- _ФРАГМЕНТ_:
В ноябре 2022 года новосибирская публика открыла для себя имя талантливой балерины Театра балета Бориса Эйфмана Любови Андреевой. Тогда в гастрольном спектакле прославленного петербургского коллектива «Роден, ее вечный идол» артистка исполнила партию Камиллы Клодель ‒ на высочайшем градусе эмоций и с невероятной пластической выразительностью.
Предстоящие апрельские гастроли Театра Бориса Эйфмана представят сибирскому зрителю увидеть еще одну работу Любови Андреевой: роль Сони Мармеладовой в балете «Преступление и наказание», недавней премьере Театра балета Бориса Эйфмана.
Накануне гастролей артистка рассказала о подготовке спектакля и поделилась мыслями о своем персонаже.
Сюжет и философское наполнение «Преступления и наказания» непростые, как и все творчество Достоевского. Известно, что Эйфман долго подступался к этому произведению. Скажите, было ли для вас неожиданным, что он предложил вам станцевать Соню?
Когда Борис Яковлевич сказал, что будет ставить «Преступление и наказание», я попросила: «Можно я буду старухой-процентщицей?» Олег (солист Олег Габышев – прим. ред.), тогда еще работавший с нами, пошутил, сказав: «Тогда я буду топором». Все посмеялись, а я говорю: «Я не шучу». Возможность полного перевоплощения показалась очень интересной. Помню, еще в Минске в Большом театре Беларуси мне нравилось танцевать Фею Карабос. Когда ты молод, красив, а тебе нужно изобразить свою полную противоположность, – это и есть творческий вызов для артиста. Естественно, пришлось перечитать роман Достоевского (что мне сильно помогло). Погружаясь в текст, я, например, увидела во всех красках финальный дуэт Дуни и Свидригайлова. Как ассистент хореографа в постановочном процессе, я всегда примеряю на себя партии всех героинь. Так и здесь. На репетициях я была и Дуней, и матерю Раскольникова, и старухой, и Соней, и девочкой-призраком, загубленной Свидригайловым.
Но не были только тенью Раскольникова.
Была самим Раскольниковым.
Как это происходило?
На постановочных ты иной раз встаешь и за балерину, и за мужчину-солиста. Не могу сказать, что мне изначально не нравилась Соня. Или что эта роль не ложилась на меня. Все персонажи мне очень близки и понятны. Наверное, такое ощущение дала длительная близкая работа с хореографом, когда он творит непосредственно при тебе, а ты как артист стараешься воплотить задуманное мастером, реализовать его идеи.

- _МАТЕРИАЛ_:
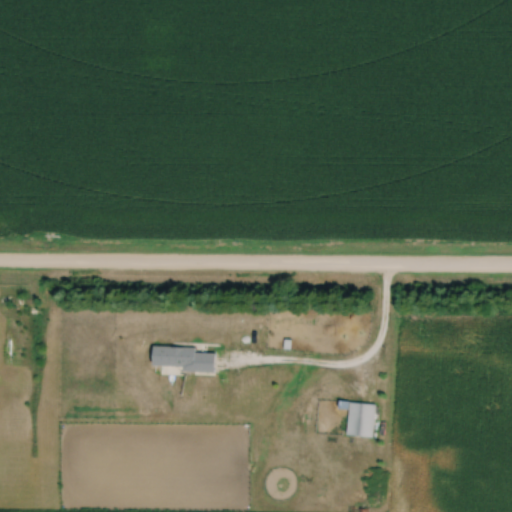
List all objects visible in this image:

- _ЧТО СДЕЛАТЬ_:
a - Изложите суть интервью с балериной в двух предложениях.
b - Подхватите, пожалуйста, интервью с балериной и продолжите его после последнего предложения.
Данные здесь никакой роли не играют.

- _ОТВЕТЫ ПО ЗАДАНИЯМ_:
a - В ноябре 2022 года новосибирские зрители увидели Любовь Андрееву из Театра балета Бориса Эйфмана в партии Камиллы Клодель, а на апрельских гастролях она выступит в роли Сони Мармеладовой в балете «Преступление и наказание». Артистка вспоминает, что сначала просилась на роль старухи-процентщицы, перечитала роман Достоевского и как ассистент хореографа примеряла на репетициях партии всех героинь, а порой вставала и за мужчину-солиста.

b -
Может быть, Борис Эйфман предложил вам роль Сони потому, что у вашей героини в постановке есть черты, которые у Достоевского не очень прочитываются. А именно – бунтарское начало. Соня же в романе совсем смиренная. А в балете мы видим героиню, буквально возглавляющую бунт…
Мы спорили с Борисом Яковлевичем, пытались доказать, что Соня у Достоевского не такая. На что он отвечал, что мы не знаем, какой она была в своей – как бы это назвать – работе. Нам известна только одна сторона – та, которую показал писатель. В самом же спектакле неинтересно сосредотачиваться на единственном аспекте личности героини. Скажем, на ее жертвенности. Мы должны показать разные грани, чтобы было понятнее, почему в балете она наделена такой «переломанной» пластикой марионетки. Соня уже не может нести свою душевную боль, зримо перерастающую в боль телесную. Поэтому необходимо изобразить в неприглядных подробностях ее тяжелую работу на улице со всеми страданиями и мерзостями, сопутствующими такому ремеслу. Я также старалась участвовать в подготовке Вовой Афоничкиным роли Раскольникова: что-то рассказывала ему, объясняла, помогала выстраивать жесты. Многие фрагменты очень долго не давались именно по внутреннему наполнению. Вроде все делаем верно, без шероховатостей, а души в итоге нет. И все время Борис Яковлевич требовал и требовал от нас, чтобы танец насыщался психологическим содержанием и, главное, смыслом.
А легко танцевать, когда твой партнер – не один, а сразу два героя (Раскольников и его тень), тем более в исполнении братьев-близнецов?
Они же разные.
То есть вы как трио?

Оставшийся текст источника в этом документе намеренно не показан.